DISQUS

Bowery Boogie: Good World Officially History

  • EV Grieve · 8 months ago
    Is this letter for real? The owners compare themselves with Studio 54 or Max's Kansas City? I don't recall the Good World Bar having so much cultural significance.
  • Bowery Boogie · 8 months ago
    i had the same reaction, grieve.
  • Alex · 8 months ago
    Max's KC, CBGB's it was not. Still, a good place to get drunk and dance on a friday night without the BS. I'll remember it fondly.
  • seth · 8 months ago
    sadness. i live right down the block.
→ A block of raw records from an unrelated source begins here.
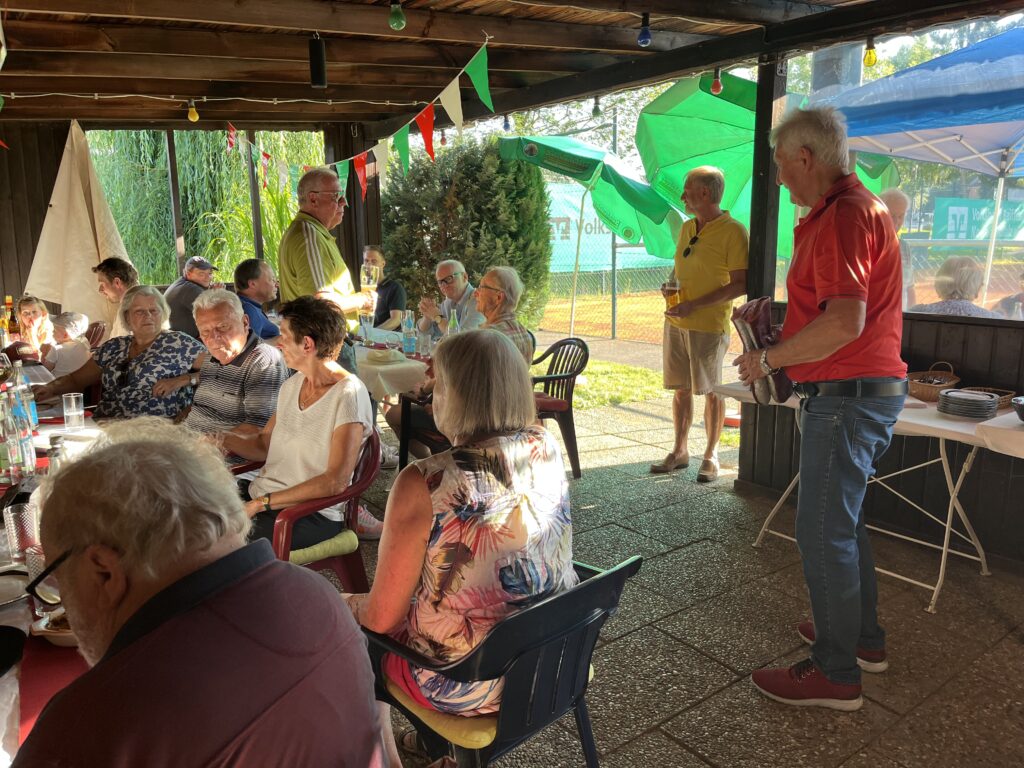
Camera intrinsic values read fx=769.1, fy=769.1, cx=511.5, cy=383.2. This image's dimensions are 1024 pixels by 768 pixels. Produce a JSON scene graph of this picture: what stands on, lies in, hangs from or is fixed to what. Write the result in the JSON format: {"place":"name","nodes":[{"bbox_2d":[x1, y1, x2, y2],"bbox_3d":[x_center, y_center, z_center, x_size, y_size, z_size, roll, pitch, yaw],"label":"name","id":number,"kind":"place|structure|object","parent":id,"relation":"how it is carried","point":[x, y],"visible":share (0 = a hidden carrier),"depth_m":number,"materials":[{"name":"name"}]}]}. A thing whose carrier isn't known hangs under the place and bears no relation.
{"place":"outdoors","nodes":[
{"label":"outdoors","id":0,"kind":"place"},
{"bbox_2d":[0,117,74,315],"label":"wooden wall","id":1,"kind":"structure","parent":0,"point":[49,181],"depth_m":6.93,"materials":[{"name":"brown wood"}]},
{"bbox_2d":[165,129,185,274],"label":"wooden post","id":2,"kind":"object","parent":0,"point":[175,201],"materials":[{"name":"brown wood"}]},
{"bbox_2d":[0,0,1019,129],"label":"wooden ceiling","id":3,"kind":"structure","parent":0,"point":[200,87],"materials":[{"name":"brown wood"}]},
{"bbox_2d":[187,100,198,121],"bbox_3d":[-2.329,-1.995,5.614,0.077,0.170,0.077,-8,14,-36],"label":"light bulb","id":4,"kind":"object","parent":3,"relation":"hanging from","point":[191,117],"visible":0.98,"depth_m":5.59,"materials":[{"name":"yellow glass"}]},
{"bbox_2d":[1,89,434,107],"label":"string light","id":5,"kind":"object","parent":3,"relation":"attached to","point":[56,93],"visible":0.97,"depth_m":5.61,"materials":[{"name":"white plastic"}]},
{"bbox_2d":[309,34,326,88],"bbox_3d":[-1.025,-1.704,4.063,0.096,0.269,0.099,-8,14,-36],"label":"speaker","id":6,"kind":"object","parent":3,"relation":"hanging from","point":[319,76],"visible":1,"depth_m":4.03},
{"bbox_2d":[216,38,495,202],"bbox_3d":[-1.128,-1.744,5.391,0.115,0.683,4.815,-8,14,-36],"label":"bunting","id":7,"kind":"object","parent":3,"relation":"hanging from","point":[450,87],"visible":0.96,"depth_m":4.85},
{"bbox_2d":[388,1,405,30],"bbox_3d":[-0.510,-1.656,3.401,0.075,0.172,0.075,-8,14,-36],"label":"light bulb","id":8,"kind":"object","parent":3,"relation":"hanging from","point":[393,20],"visible":0.99,"depth_m":3.38,"materials":[{"name":"green glass"}]},
{"bbox_2d":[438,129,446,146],"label":"light bulb","id":9,"kind":"object","parent":3,"relation":"hanging from","point":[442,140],"visible":0.86,"depth_m":6.20,"materials":[{"name":"red glass"}]},
{"bbox_2d":[502,113,510,131],"bbox_3d":[-0.045,-2.130,6.246,0.069,0.172,0.069,-8,14,-36],"label":"light bulb","id":10,"kind":"object","parent":3,"relation":"hanging from","point":[507,125],"visible":0.97,"depth_m":6.22,"materials":[{"name":"blue glass"}]},
{"bbox_2d":[591,96,601,118],"bbox_3d":[0.612,-2.011,5.570,0.073,0.184,0.073,-8,14,-36],"label":"light bulb","id":11,"kind":"object","parent":3,"relation":"hanging from","point":[596,110],"visible":0.98,"depth_m":5.55,"materials":[{"name":"green glass"}]},
{"bbox_2d":[637,13,652,47],"bbox_3d":[0.665,-1.769,3.843,0.070,0.155,0.070,-8,14,-36],"label":"light bulb","id":12,"kind":"object","parent":3,"relation":"hanging from","point":[643,35],"visible":0.98,"depth_m":3.82,"materials":[{"name":"blue glass"}]},
{"bbox_2d":[710,68,722,94],"bbox_3d":[1.220,-1.807,4.579,0.067,0.162,0.067,-8,14,-36],"label":"light bulb","id":13,"kind":"object","parent":3,"relation":"hanging from","point":[715,91],"visible":0.97,"depth_m":4.56,"materials":[{"name":"red glass"}]},
{"bbox_2d":[863,38,877,66],"bbox_3d":[1.765,-1.636,3.787,0.062,0.146,0.063,-8,14,-36],"label":"light bulb","id":14,"kind":"object","parent":3,"relation":"hanging from","point":[870,59],"visible":0.97,"depth_m":3.77,"materials":[{"name":"yellow glass"}]},
{"bbox_2d":[567,360,670,409],"label":"lawn","id":15,"kind":"structure","parent":0,"point":[641,373],"materials":[{"name":"green plant"}]},
{"bbox_2d":[344,367,1023,767],"label":"patio","id":16,"kind":"structure","parent":0,"point":[713,670],"materials":[{"name":"grey concrete"}]},
{"bbox_2d":[354,330,434,399],"bbox_3d":[-0.901,0.107,5.427,1.055,0.733,1.559,-8,14,-36],"label":"dining table","id":17,"kind":"object","parent":16,"relation":"on","point":[382,368],"visible":0.3,"depth_m":4.77,"materials":[{"name":"white fabric"}]},
{"bbox_2d":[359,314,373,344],"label":"drinking glass","id":18,"kind":"object","parent":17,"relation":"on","point":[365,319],"visible":0.97,"depth_m":5.47,"materials":[{"name":"clear glass"}]},
{"bbox_2d":[364,348,405,364],"bbox_3d":[-0.801,-0.173,4.861,0.257,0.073,0.264,-8,14,-36],"label":"plate","id":19,"kind":"object","parent":17,"relation":"on","point":[384,358],"visible":0.99,"depth_m":4.79,"materials":[{"name":"white"}]},
{"bbox_2d":[401,309,414,354],"bbox_3d":[-0.690,-0.343,5.105,0.084,0.288,0.084,-8,14,-36],"label":"water bottle","id":20,"kind":"object","parent":17,"relation":"on","point":[405,330],"visible":0.99,"depth_m":5.08,"materials":[{"name":"clear plastic"}]},
{"bbox_2d":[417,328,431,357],"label":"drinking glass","id":21,"kind":"object","parent":17,"relation":"on","point":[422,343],"visible":0.99,"depth_m":4.86,"materials":[{"name":"clear glass"}]},
{"bbox_2d":[447,310,459,334],"bbox_3d":[-0.370,-0.313,4.890,0.081,0.300,0.082,-8,14,-36],"label":"bottle","id":22,"kind":"object","parent":17,"relation":"on","point":[452,321],"visible":0.5,"depth_m":4.85,"materials":[{"name":"clear"}]},
{"bbox_2d":[397,391,449,468],"bbox_3d":[-0.323,0.271,4.528,0.542,0.753,0.558,-8,14,-36],"label":"plastic chair","id":23,"kind":"object","parent":16,"relation":"on","point":[405,414],"visible":0.26,"depth_m":4.43,"materials":[{"name":"black plastic"}]},
{"bbox_2d":[389,264,533,462],"bbox_3d":[-0.237,-0.064,4.436,0.717,1.171,0.695,-8,14,-36],"label":"person","id":24,"kind":"object","parent":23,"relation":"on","point":[526,347],"visible":0.34,"depth_m":4.40},
{"bbox_2d":[360,553,637,767],"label":"plastic chair","id":25,"kind":"object","parent":16,"relation":"on","point":[607,577],"visible":0.63,"depth_m":1.75,"materials":[{"name":"plastic"}]},
{"bbox_2d":[348,328,572,722],"bbox_3d":[-0.123,0.319,1.963,0.630,0.930,0.696,-8,14,-36],"label":"woman","id":26,"kind":"object","parent":25,"relation":"on","point":[492,478],"visible":0.83,"depth_m":1.78},
{"bbox_2d":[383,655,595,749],"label":"seat cushion","id":27,"kind":"object","parent":25,"relation":"on","point":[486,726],"visible":0.21,"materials":[{"name":"yellow fabric"}]},
{"bbox_2d":[530,336,590,476],"bbox_3d":[0.186,0.145,5.035,0.558,0.853,0.578,-8,14,-36],"label":"plastic chair","id":28,"kind":"object","parent":16,"relation":"on","point":[569,375],"visible":0.58,"depth_m":4.94,"materials":[{"name":"black plastic"}]},
{"bbox_2d":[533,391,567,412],"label":"seat cushion","id":29,"kind":"object","parent":28,"relation":"on","point":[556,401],"visible":0.37,"depth_m":4.85,"materials":[{"name":"red fabric"}]},
{"bbox_2d":[651,164,748,482],"bbox_3d":[1.187,-0.362,4.848,0.558,1.868,0.622,-4,12,-20],"label":"man","id":30,"kind":"object","parent":16,"relation":"on","point":[709,244],"visible":0.99,"depth_m":4.69},
{"bbox_2d":[663,277,682,316],"bbox_3d":[0.989,-0.524,4.720,0.098,0.218,0.098,-5,12,-22],"label":"beer glass","id":31,"kind":"object","parent":30,"relation":"in","point":[673,291],"visible":0.92,"depth_m":4.69,"materials":[{"name":"clear glass"}]},
{"bbox_2d":[744,104,908,710],"bbox_3d":[1.049,0.073,2.597,0.519,1.844,0.751,0,11,3],"label":"man","id":32,"kind":"object","parent":16,"relation":"on","point":[832,349],"visible":0.98,"depth_m":2.40},
{"bbox_2d":[731,296,792,403],"bbox_3d":[0.913,-0.109,2.771,0.208,0.337,0.266,-3,12,-16],"label":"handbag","id":33,"kind":"object","parent":32,"relation":"in","point":[753,332],"visible":0.68,"depth_m":2.71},
{"bbox_2d":[717,378,1023,614],"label":"folding table","id":34,"kind":"object","parent":16,"relation":"on","point":[946,530],"visible":0.58,"depth_m":3.25,"materials":[{"name":"white metal"}]},
{"bbox_2d":[906,362,960,400],"bbox_3d":[1.939,-0.014,3.555,0.252,0.145,0.231,-8,14,-36],"label":"wicker basket","id":35,"kind":"object","parent":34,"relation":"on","point":[929,394],"visible":0.92,"depth_m":3.50,"materials":[{"name":"brown wicker"}]},
{"bbox_2d":[937,389,999,418],"bbox_3d":[1.893,0.081,3.201,0.236,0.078,0.232,-8,14,-36],"label":"plate stack","id":36,"kind":"object","parent":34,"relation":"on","point":[984,399],"visible":0.99,"depth_m":3.14,"materials":[{"name":"grey ceramic"}]},
{"bbox_2d":[965,386,1015,410],"bbox_3d":[2.038,0.072,3.301,0.238,0.069,0.230,-8,14,-36],"label":"wicker basket","id":37,"kind":"object","parent":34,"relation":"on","point":[1005,403],"visible":0.45,"depth_m":3.32,"materials":[{"name":"brown wicker"}]},
{"bbox_2d":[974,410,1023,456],"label":"tablecloth","id":38,"kind":"object","parent":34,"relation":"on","point":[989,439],"visible":0.94,"depth_m":2.86,"materials":[{"name":"white fabric"}]},
{"bbox_2d":[1011,396,1023,421],"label":"bowl","id":39,"kind":"object","parent":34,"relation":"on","point":[1022,416],"visible":1,"depth_m":3.00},
{"bbox_2d":[737,305,1023,569],"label":"wooden wall","id":40,"kind":"structure","parent":0,"point":[969,345],"depth_m":3.74,"materials":[{"name":"brown wood"}]},
{"bbox_2d":[748,56,786,302],"bbox_3d":[1.397,-0.799,4.306,0.154,1.965,0.149,-8,14,-36],"label":"wooden post","id":41,"kind":"object","parent":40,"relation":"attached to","point":[755,237],"visible":0.66,"depth_m":4.21,"materials":[{"name":"brown wood"}]},
{"label":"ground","id":42,"kind":"structure","parent":0},
{"bbox_2d":[10,294,55,361],"bbox_3d":[-3.540,-0.168,5.582,0.479,0.910,0.516,-8,14,-36],"label":"woman","id":43,"kind":"object","parent":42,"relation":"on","point":[34,310],"visible":0.58,"depth_m":5.59},
{"bbox_2d":[0,381,105,765],"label":"dining table","id":44,"kind":"object","parent":42,"relation":"on","point":[11,678],"visible":0.22,"depth_m":1.78,"materials":[{"name":"white"}]},
{"bbox_2d":[1,295,16,344],"bbox_3d":[-3.499,-0.421,5.349,0.085,0.354,0.084,-8,14,-36],"label":"bottle","id":45,"kind":"object","parent":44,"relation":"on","point":[7,300],"visible":0.85,"depth_m":5.32,"materials":[{"name":"glass"}]},
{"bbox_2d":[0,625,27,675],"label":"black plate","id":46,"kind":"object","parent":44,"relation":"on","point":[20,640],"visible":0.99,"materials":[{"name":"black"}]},
{"bbox_2d":[0,571,29,607],"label":"plate","id":47,"kind":"object","parent":44,"relation":"on","point":[13,588],"visible":0.94,"depth_m":1.71,"materials":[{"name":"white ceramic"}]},
{"bbox_2d":[1,390,34,483],"bbox_3d":[-1.595,0.166,2.478,0.076,0.279,0.076,-8,14,-36],"label":"glass bottle","id":48,"kind":"object","parent":44,"relation":"on","point":[18,463],"visible":0.99,"depth_m":2.46,"materials":[{"name":"clear glass"}]},
{"bbox_2d":[3,502,38,560],"bbox_3d":[-1.201,0.364,1.893,0.081,0.125,0.082,-8,14,-36],"label":"glass","id":49,"kind":"object","parent":44,"relation":"on","point":[13,525],"visible":0.85,"depth_m":1.86,"materials":[{"name":"clear glass"}]},
{"bbox_2d":[9,359,38,440],"bbox_3d":[-1.904,0.055,2.975,0.080,0.297,0.081,-8,14,-36],"label":"glass bottle","id":50,"kind":"object","parent":44,"relation":"on","point":[34,422],"visible":0.58,"depth_m":2.95,"materials":[{"name":"clear glass"}]},
{"bbox_2d":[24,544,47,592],"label":"drinking glass","id":51,"kind":"object","parent":44,"relation":"on","point":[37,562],"visible":0.43,"depth_m":1.68,"materials":[{"name":"clear"}]},
{"bbox_2d":[15,629,88,750],"bbox_3d":[-0.829,0.529,1.416,0.300,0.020,0.504,-8,14,-36],"label":"red tablecloth","id":52,"kind":"object","parent":44,"relation":"on","point":[60,650],"visible":0.35,"depth_m":1.38,"materials":[{"name":"red fabric"}]},
{"bbox_2d":[30,609,75,645],"bbox_3d":[-0.854,0.475,1.538,0.165,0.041,0.155,-8,14,-36],"label":"plate","id":53,"kind":"object","parent":44,"relation":"on","point":[51,631],"visible":0.31,"depth_m":1.50,"materials":[{"name":"white ceramic"}]},
{"bbox_2d":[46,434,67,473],"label":"glass bottle","id":54,"kind":"object","parent":44,"relation":"on","point":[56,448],"visible":0.32,"depth_m":2.22,"materials":[{"name":"clear glass"}]},
{"bbox_2d":[62,392,85,430],"bbox_3d":[-1.777,0.112,3.126,0.085,0.141,0.084,-8,14,-36],"label":"drinking glass","id":55,"kind":"object","parent":44,"relation":"on","point":[73,396],"visible":0.99,"depth_m":3.10,"materials":[{"name":"clear glass"}]},
{"bbox_2d":[41,311,91,378],"bbox_3d":[-3.286,-0.098,5.703,0.421,0.824,0.422,3,12,17],"label":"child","id":56,"kind":"object","parent":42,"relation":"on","point":[73,323],"visible":0.52,"depth_m":5.59},
{"bbox_2d":[24,120,132,324],"bbox_3d":[-3.770,-1.249,6.783,0.880,2.067,0.895,-8,14,-36],"label":"closed umbrella","id":57,"kind":"object","parent":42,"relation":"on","point":[81,192],"visible":0.86,"depth_m":6.62,"materials":[{"name":"beige fabric"}]},
{"bbox_2d":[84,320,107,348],"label":"plastic chair","id":58,"kind":"object","parent":42,"relation":"on","point":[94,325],"visible":0.22,"depth_m":6.32,"materials":[{"name":"brown"}]},
{"bbox_2d":[93,257,137,341],"bbox_3d":[-2.883,-0.426,5.738,0.473,0.985,0.502,0,11,0],"label":"man","id":59,"kind":"object","parent":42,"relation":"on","point":[113,267],"visible":0.48,"depth_m":5.60},
{"bbox_2d":[37,284,207,422],"bbox_3d":[-2.068,0.051,4.149,0.713,1.086,0.723,3,12,15],"label":"woman","id":60,"kind":"object","parent":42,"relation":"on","point":[124,392],"visible":0.74,"depth_m":4.02},
{"bbox_2d":[164,255,220,338],"bbox_3d":[-2.775,-0.577,6.731,0.536,0.996,0.596,4,12,20],"label":"man","id":61,"kind":"object","parent":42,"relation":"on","point":[172,297],"visible":0.58,"depth_m":6.54},
{"bbox_2d":[14,420,390,767],"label":"man","id":62,"kind":"object","parent":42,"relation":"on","point":[219,599],"visible":0.99,"depth_m":1.02},
{"bbox_2d":[90,126,323,287],"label":"willow tree","id":63,"kind":"object","parent":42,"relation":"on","point":[202,246],"visible":0.41,"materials":[{"name":"green plant"}]},
{"bbox_2d":[177,286,285,459],"bbox_3d":[-1.340,0.101,3.660,0.563,1.066,0.578,5,12,24],"label":"man","id":64,"kind":"object","parent":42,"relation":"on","point":[234,319],"visible":0.76,"depth_m":3.54},
{"bbox_2d":[233,257,282,343],"bbox_3d":[-1.913,-0.413,5.786,0.530,1.005,0.571,3,12,16],"label":"man","id":65,"kind":"object","parent":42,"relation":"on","point":[246,267],"visible":0.55,"depth_m":5.65},
{"bbox_2d":[263,430,382,590],"bbox_3d":[-0.804,0.589,2.994,0.568,0.755,0.551,6,13,30],"label":"plastic chair","id":66,"kind":"object","parent":42,"relation":"on","point":[352,569],"visible":0.42,"depth_m":2.88,"materials":[{"name":"red plastic"}]},
{"bbox_2d":[218,291,373,556],"bbox_3d":[-0.834,0.155,2.929,0.605,0.945,0.644,5,12,23],"label":"woman","id":67,"kind":"object","parent":66,"relation":"on","point":[302,411],"visible":0.82,"depth_m":2.84},
{"bbox_2d":[286,530,359,563],"bbox_3d":[-0.849,0.601,2.943,0.381,0.086,0.416,-8,14,-36],"label":"seat cushion","id":68,"kind":"object","parent":66,"relation":"on","point":[302,551],"visible":0.4,"depth_m":2.84,"materials":[{"name":"green fabric"}]},
{"bbox_2d":[278,166,376,373],"bbox_3d":[-1.066,-0.355,4.489,0.533,1.731,0.609,5,12,25],"label":"man","id":69,"kind":"object","parent":42,"relation":"on","point":[314,259],"visible":0.67,"depth_m":4.27},
{"bbox_2d":[360,262,380,303],"bbox_3d":[-0.839,-0.583,4.560,0.101,0.231,0.098,6,13,29],"label":"beer glass","id":70,"kind":"object","parent":69,"relation":"in","point":[372,280],"visible":0.88,"depth_m":4.53,"materials":[{"name":"clear glass"}]},
{"bbox_2d":[359,244,406,331],"bbox_3d":[-1.213,-0.626,6.895,0.529,1.132,0.565,-8,14,-36],"label":"man","id":71,"kind":"object","parent":42,"relation":"on","point":[372,252],"visible":0.67,"depth_m":6.77},
{"bbox_2d":[416,258,483,340],"bbox_3d":[-0.426,-0.382,5.723,0.511,1.028,0.605,-8,14,-36],"label":"man","id":72,"kind":"object","parent":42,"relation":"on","point":[456,282],"visible":0.72,"depth_m":5.60},
{"bbox_2d":[381,135,553,330],"bbox_3d":[-0.610,-1.811,9.764,2.138,2.790,2.273,-8,14,-36],"label":"shrub","id":73,"kind":"object","parent":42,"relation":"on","point":[431,259],"visible":0.71,"depth_m":9.13,"materials":[{"name":"green plant"}]},
{"bbox_2d":[496,131,685,330],"bbox_3d":[0.927,-1.650,9.103,2.292,2.674,2.326,-8,14,-36],"label":"green umbrella","id":74,"kind":"object","parent":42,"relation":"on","point":[660,209],"visible":0.88,"depth_m":8.57,"materials":[{"name":"green fabric"}]},
{"bbox_2d":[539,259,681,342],"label":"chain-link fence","id":75,"kind":"object","parent":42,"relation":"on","point":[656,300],"visible":0.44,"depth_m":11.88,"materials":[{"name":"metal"}]},
{"bbox_2d":[546,180,676,273],"bbox_3d":[1.635,-2.936,14.649,3.033,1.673,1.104,-8,14,-36],"label":"banner","id":76,"kind":"object","parent":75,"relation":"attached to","point":[592,222],"visible":0.29,"depth_m":14.57,"materials":[{"name":"green"}]},
{"bbox_2d":[634,69,901,260],"bbox_3d":[2.170,-1.275,6.638,2.209,2.764,2.147,-8,14,-36],"label":"green umbrella","id":77,"kind":"object","parent":42,"relation":"on","point":[683,168],"visible":0.54,"depth_m":6.47,"materials":[{"name":"green fabric"}]},
{"bbox_2d":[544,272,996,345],"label":"sports court","id":78,"kind":"object","parent":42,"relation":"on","point":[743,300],"visible":0.42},
{"bbox_2d":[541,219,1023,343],"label":"chain-link fence","id":79,"kind":"object","parent":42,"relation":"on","point":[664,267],"visible":0.46,"depth_m":11.12,"materials":[{"name":"metal"}]},
{"bbox_2d":[932,197,1023,240],"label":"green banner","id":80,"kind":"object","parent":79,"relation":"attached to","point":[957,211],"visible":0.75,"depth_m":11.27,"materials":[{"name":"green fabric"}]},
{"bbox_2d":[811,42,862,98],"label":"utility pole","id":81,"kind":"object","parent":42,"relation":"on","point":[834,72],"visible":0.19,"depth_m":6.25,"materials":[{"name":"grey"}]},
{"bbox_2d":[876,187,915,306],"bbox_3d":[2.361,-0.597,5.072,0.497,1.283,0.630,3,12,18],"label":"man","id":82,"kind":"object","parent":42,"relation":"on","point":[893,198],"visible":0.24,"depth_m":4.90},
{"bbox_2d":[820,26,1023,311],"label":"blue canopy tent","id":83,"kind":"object","parent":42,"relation":"on","point":[948,59],"visible":0.87,"depth_m":4.59,"materials":[{"name":"blue fabric"}]},
{"bbox_2d":[913,255,1000,317],"bbox_3d":[2.716,-0.292,4.731,0.572,0.977,0.643,0,11,-1],"label":"woman","id":84,"kind":"object","parent":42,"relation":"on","point":[946,282],"visible":0.4,"depth_m":4.62},
{"bbox_2d":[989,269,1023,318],"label":"person","id":85,"kind":"object","parent":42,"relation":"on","point":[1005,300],"visible":0.44,"depth_m":5.47}
]}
  • Anonymous · 8 months ago
    First of all, nothing 'culturally significant' has come out of New York City since Giuliani was mayor. I know that's a cliche but if you were around back in the day, you'd know that. It's about exciting a place as Geneva now. Secondly, a place doesn't have to be famous to be great. (Since the late 90's after CBGB's had been made 'culturally signifciant' it was nothing than a ridiculous tourist trap. (I hate to say it but they should have closed that place long ago.) Once something gets discovered, it's as good as dead in this city. Good World was never truly "discovered". (Though it was on it's way). When Good World opened, there was nothing below Delancey. (169 East Broadway was a junkie bar back then) The fact that Good World has been driven out because of a Chinese Billionaire is a disgrace. (An American investor can NOT buy a building in China, not to mention, evict all the tenants, raze the building and flip it. If we can't do it there, why should they allowed to be able to do that here?) Good World WAS a special place to those of us who lived down here, and nothing is going to replace it. Since the U.S. Bond market has collapsed, wealthy Chinese ("trinket billionaires") are buying up the Lower East Side with the sole ambition of creating a greater Chinatown. Maybe that's better than the greedy American landlords we have now, but where does that leave those of us who are not Chinese? I grew up down here, and have seen Chinatown jump across Bowery and move East and South. Once the Chinese move into an area, they become very territorial. It's not uncommon for a cashier/waiter/clerk to help the Chinese customer standing behind me, serving them first while I'm standing there feeling ashamed for having the wrong color skin. (This is not true of the American-born Chinese but the Off-the-boat it is) I feel like a second class citizen in my own neighborhood which is very disturbing when I see the Chinatown expanding in every direction. Back when the neighborhood was mixed, it had a sense of diversity. Just like Good World, that's gone too.